- _Assigned task_: Copy, from the listing, every line in which the string "developed" is present.
★ ★ ★ ★ ★ ★ ★
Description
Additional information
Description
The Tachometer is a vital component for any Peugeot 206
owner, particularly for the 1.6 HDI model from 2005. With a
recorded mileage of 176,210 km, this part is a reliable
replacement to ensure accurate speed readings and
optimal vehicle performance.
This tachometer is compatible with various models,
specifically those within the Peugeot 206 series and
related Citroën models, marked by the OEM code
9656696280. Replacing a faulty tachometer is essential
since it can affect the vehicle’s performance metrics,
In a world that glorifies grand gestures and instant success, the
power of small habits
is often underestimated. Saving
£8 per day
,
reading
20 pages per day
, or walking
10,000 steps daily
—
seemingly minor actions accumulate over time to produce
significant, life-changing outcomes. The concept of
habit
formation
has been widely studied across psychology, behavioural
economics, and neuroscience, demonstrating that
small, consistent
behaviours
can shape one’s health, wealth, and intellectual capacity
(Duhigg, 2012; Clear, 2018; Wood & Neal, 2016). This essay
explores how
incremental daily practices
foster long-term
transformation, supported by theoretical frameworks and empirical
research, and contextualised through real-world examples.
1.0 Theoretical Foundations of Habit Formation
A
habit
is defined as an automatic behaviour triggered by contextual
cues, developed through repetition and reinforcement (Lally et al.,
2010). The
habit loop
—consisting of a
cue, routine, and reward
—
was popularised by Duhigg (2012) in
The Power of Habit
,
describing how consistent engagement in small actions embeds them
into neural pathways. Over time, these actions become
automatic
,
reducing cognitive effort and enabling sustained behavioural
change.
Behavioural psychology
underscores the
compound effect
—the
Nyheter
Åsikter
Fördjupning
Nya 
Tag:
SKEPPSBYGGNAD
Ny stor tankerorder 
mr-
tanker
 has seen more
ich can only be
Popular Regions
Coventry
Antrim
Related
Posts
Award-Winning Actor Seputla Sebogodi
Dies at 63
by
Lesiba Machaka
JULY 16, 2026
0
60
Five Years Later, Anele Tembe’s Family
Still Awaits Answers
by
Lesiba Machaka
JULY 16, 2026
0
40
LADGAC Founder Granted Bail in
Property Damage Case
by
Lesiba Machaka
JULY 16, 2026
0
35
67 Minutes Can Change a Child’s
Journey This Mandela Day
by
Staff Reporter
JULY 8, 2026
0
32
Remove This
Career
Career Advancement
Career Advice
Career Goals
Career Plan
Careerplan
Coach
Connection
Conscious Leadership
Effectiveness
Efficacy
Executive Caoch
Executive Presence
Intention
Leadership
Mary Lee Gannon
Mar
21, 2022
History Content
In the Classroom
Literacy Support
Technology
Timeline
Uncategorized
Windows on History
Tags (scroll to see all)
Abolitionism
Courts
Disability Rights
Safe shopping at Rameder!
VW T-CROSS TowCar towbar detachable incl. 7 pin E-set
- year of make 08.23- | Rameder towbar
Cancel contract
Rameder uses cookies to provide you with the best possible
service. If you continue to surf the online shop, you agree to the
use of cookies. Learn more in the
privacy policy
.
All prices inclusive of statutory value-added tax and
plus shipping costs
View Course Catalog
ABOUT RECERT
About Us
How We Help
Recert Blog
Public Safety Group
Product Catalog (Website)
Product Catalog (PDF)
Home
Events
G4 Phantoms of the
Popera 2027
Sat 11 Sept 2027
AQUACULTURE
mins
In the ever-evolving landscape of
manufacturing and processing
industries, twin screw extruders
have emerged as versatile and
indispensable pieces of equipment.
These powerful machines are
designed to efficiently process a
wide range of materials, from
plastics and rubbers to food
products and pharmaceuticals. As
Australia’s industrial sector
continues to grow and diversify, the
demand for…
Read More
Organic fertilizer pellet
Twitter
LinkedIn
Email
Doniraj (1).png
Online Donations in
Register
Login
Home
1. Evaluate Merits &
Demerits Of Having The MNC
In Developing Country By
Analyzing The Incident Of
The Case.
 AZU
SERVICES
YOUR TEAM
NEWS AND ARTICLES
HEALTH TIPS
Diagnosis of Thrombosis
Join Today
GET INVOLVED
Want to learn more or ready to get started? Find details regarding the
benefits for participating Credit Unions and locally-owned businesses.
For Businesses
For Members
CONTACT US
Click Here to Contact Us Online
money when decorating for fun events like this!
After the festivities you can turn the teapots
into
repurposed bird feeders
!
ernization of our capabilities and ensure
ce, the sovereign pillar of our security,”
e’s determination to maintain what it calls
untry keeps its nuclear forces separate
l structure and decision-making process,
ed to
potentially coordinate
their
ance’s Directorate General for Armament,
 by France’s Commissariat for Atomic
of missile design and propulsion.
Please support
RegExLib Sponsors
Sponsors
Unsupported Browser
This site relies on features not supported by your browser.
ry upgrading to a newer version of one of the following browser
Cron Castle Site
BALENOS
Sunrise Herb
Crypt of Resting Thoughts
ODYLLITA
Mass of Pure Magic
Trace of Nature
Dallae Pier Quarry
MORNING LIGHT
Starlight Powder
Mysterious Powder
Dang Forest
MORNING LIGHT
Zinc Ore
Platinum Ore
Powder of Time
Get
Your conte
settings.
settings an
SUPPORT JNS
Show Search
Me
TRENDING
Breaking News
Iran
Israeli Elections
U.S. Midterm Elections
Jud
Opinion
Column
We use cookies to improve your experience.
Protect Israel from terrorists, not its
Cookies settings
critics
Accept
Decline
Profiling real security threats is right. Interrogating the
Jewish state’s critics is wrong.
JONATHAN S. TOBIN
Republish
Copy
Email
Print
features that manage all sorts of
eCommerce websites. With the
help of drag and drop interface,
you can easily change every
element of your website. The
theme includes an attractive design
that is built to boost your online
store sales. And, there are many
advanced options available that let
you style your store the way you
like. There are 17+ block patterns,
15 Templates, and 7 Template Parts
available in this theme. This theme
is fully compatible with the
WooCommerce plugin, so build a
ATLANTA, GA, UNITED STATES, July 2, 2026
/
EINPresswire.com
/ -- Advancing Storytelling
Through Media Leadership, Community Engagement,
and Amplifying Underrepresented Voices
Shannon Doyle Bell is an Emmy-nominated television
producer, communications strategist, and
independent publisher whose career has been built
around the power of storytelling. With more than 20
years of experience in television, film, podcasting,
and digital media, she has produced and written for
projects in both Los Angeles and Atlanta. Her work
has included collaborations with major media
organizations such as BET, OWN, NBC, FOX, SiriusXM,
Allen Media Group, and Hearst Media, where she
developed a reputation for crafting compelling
★ ★ ★ ★ ★ ★ ★
- _Final answer_:
cues, developed through repetition and reinforcement (Lally et al.,
developed a reputation for crafting compelling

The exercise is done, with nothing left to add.